NEW HAVEN, Conn. (WTNH) — The school year is coming to a close, and while children have their minds set on summer, New Haven leaders hope to get kids back in the books. 

The city has launched a pilot program for elementary school students to provide them with extra tutoring in reading and math during the summer.  

“If a student cannot read, they cannot access the full opportunities of a K-12 curriculum,” New Haven Mayor Justin Elicker said. “And, once that child falls behind, it is incredibly difficult to catch them up.” 

Data shows that during the 2021-22 school year, only 16.7% of New Haven third graders met or exceeded state literacy standards.
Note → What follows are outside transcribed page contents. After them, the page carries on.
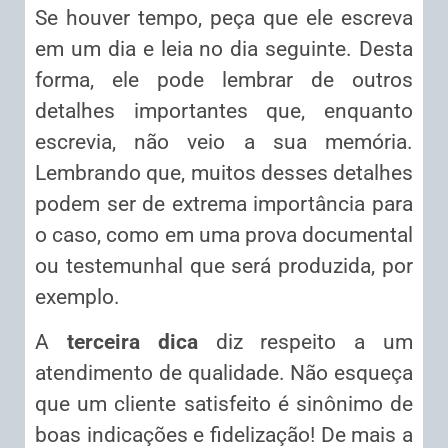
Se houver tempo, peça que ele escreva
em um dia e leia no dia seguinte. Desta
forma, ele pode lembrar de outros
detalhes importantes que, enquanto
escrevia, não veio a sua memória.
Lembrando que, muitos desses detalhes
podem ser de extrema importância para
o caso, como em uma prova documental
ou testemunhal que será produzida, por
exemplo.
A
terceira dica
diz respeito a um
atendimento de qualidade. Não esqueça
que um cliente satisfeito é sinônimo de
boas indicações e fidelização! De mais a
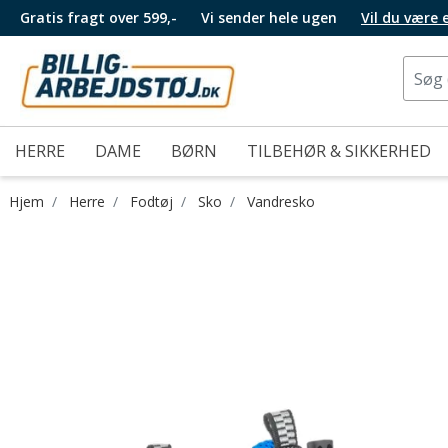
Gratis fragt over 599,-
Vi sender hele ugen
Vil du være
HERRE
DAME
BØRN
TILBEHØR & SIKKERHED
Hjem
Herre
Fodtøj
Sko
Vandresko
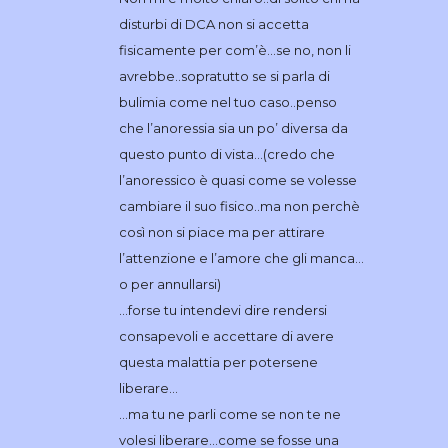
disturbi di DCA non si accetta
fisicamente per com’è…se no, non li
avrebbe..sopratutto se si parla di
bulimia come nel tuo caso..penso
che l’anoressia sia un po’ diversa da
questo punto di vista…(credo che
l’anoressico è quasi come se volesse
cambiare il suo fisico..ma non perchè
così non si piace ma per attirare
l’attenzione e l’amore che gli manca…
o per annullarsi)
…forse tu intendevi dire rendersi
consapevoli e accettare di avere
questa malattia per potersene
liberare…
…ma tu ne parli come se non te ne
volesi liberare…come se fosse una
That’s compared to 46.7% of third graders statewide. 

In math, only 13.3% of New Haven third graders met or exceeded Connecticut’s standards, compared to 47.4% statewide. 
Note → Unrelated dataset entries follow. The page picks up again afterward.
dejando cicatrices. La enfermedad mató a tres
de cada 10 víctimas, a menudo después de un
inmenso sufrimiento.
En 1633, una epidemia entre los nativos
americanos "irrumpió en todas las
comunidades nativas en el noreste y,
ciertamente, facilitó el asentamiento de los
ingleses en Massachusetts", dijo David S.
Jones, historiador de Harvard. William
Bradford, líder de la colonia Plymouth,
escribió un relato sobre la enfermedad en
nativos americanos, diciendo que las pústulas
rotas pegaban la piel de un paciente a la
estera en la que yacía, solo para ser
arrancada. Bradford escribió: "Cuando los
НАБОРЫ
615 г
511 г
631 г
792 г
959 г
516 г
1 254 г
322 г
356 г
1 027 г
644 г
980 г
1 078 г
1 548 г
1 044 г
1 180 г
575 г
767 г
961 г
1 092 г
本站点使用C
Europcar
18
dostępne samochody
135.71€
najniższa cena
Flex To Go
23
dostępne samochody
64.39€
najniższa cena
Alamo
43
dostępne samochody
Madeline Negron, New Haven Public Schools superintendent-elect, said literacy is crucial for graduation and beyond.  

“I want to make sure that when students graduate from New Haven public schools that they’re leaving our schools being ready for whether that is college, career, or life,” Negron said. “And we know we cannot do that without literacy skills.”  
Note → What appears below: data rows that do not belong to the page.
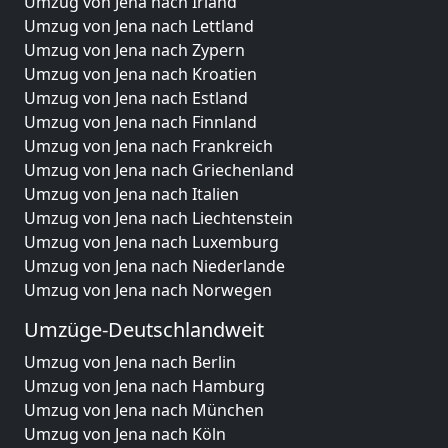
Umzug von Jena nach Irland
Umzug von Jena nach Lettland
Umzug von Jena nach Zypern
Umzug von Jena nach Kroatien
Umzug von Jena nach Estland
Umzug von Jena nach Finnland
Umzug von Jena nach Frankreich
Umzug von Jena nach Griechenland
Umzug von Jena nach Italien
Umzug von Jena nach Liechtenstein
Umzug von Jena nach Luxemburg
Umzug von Jena nach Niederlande
Umzug von Jena nach Norwegen
Umzüge-Deutschlandweit
Umzug von Jena nach Berlin
Umzug von Jena nach Hamburg
Umzug von Jena nach München
Umzug von Jena nach Köln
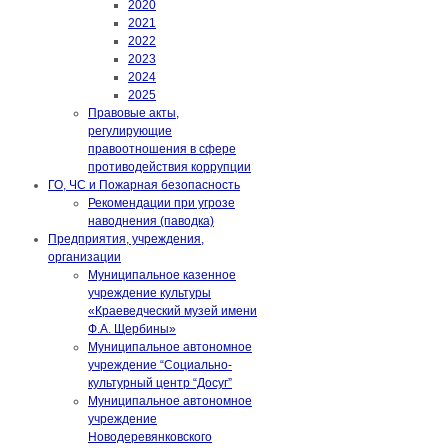
2020
2021
2022
2023
2024
2025
Правовые акты,
регулирующие
правоотношения в сфере
противодействия коррупции
ГО, ЧС и Пожарная безопасность
Рекомендации при угрозе
наводнения (паводка)
Предприятия, учреждения,
организации
Муниципальное казенное
учреждение культуры
«Краеведческий музей имени
Ф.А. Щербины»
Муниципальное автономное
учреждение “Социально-
культурный центр “Досуг”
Муниципальное автономное
учреждение
Новодеревянковского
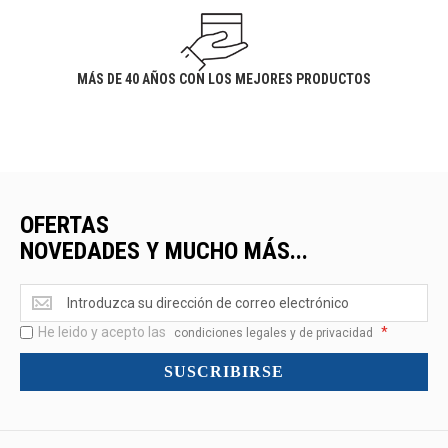
MÁS DE 40 AÑOS CON LOS MEJORES PRODUCTOS
OFERTAS
NOVEDADES Y MUCHO MÁS...
Ofertas
<br>Novedades
He leido y acepto las
*
y
condiciones legales y de privacidad
mucho
SUSCRIBIRSE
más...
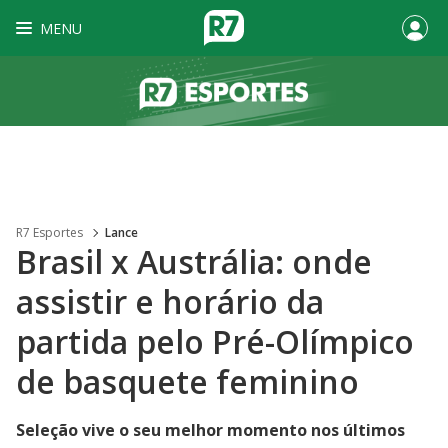
MENU
R7 Esportes
Lance
Brasil x Austrália: onde
assistir e horário da
partida pelo Pré-Olímpico
de basquete feminino
Seleção vive o seu melhor momento nos últimos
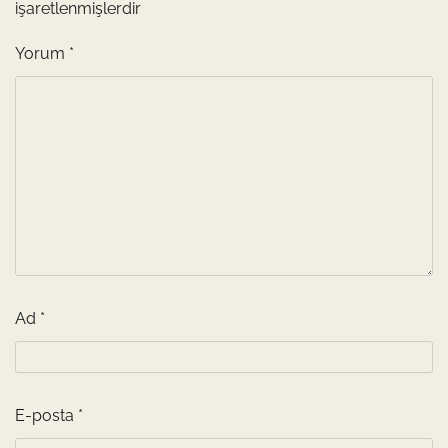
işaretlenmişlerdir
Yorum
*
Ad
*
E-posta
*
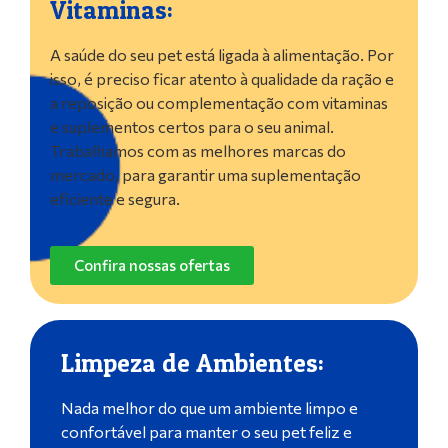
Vitaminas:
A saúde do seu pet está ligada à alimentação. Por
isso, é preciso ficar atento à qualidade da ração e
a reposição ou complementação com vitaminas
e suplementos certos para o seu animal.
Trabalhamos com as melhores marcas do
mercado, para garantir uma suplementação
eficiente e segura.
Confira nossas ofertas
Limpeza de Ambientes:
Nada melhor do que um ambiente limpo e
confortável para manter o seu pet feliz e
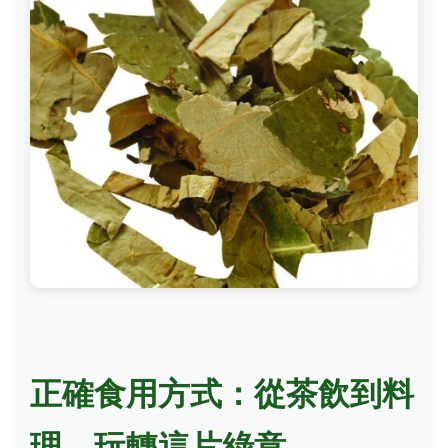
正確食用方式：從茶飲到料
理，玩轉這片綠意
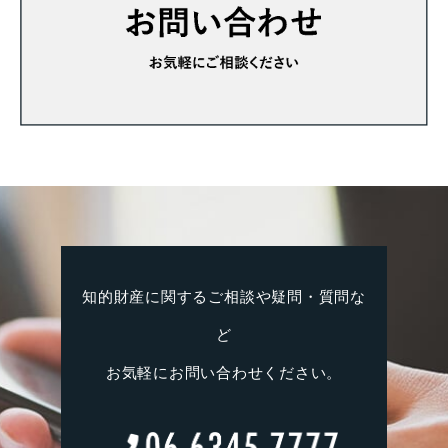
知的財産に関するご相談や疑問・質問な
ど
お気軽にお問い合わせください。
The new program will serve nearly 600 students in the first through fifth grades 1-5. It will be incorporated into existing afterschool and summer programs. 

“Helping kids to read happens in schools, it happens after school, but it also happens at home,” said Henry Fernandez, the executive director of LEAP. 

Partnering organizations, including the United Way, the Boys and Girls Club, New Haven Reads and LEAP are forming a coalition to help with the program. 

Fernandez said that according to the third-grade literary test 86% of children are not at grade level.

The city is dedicating $3 million in federal money for the program, and is looking for nearly 200 adults to volunteer to tutor.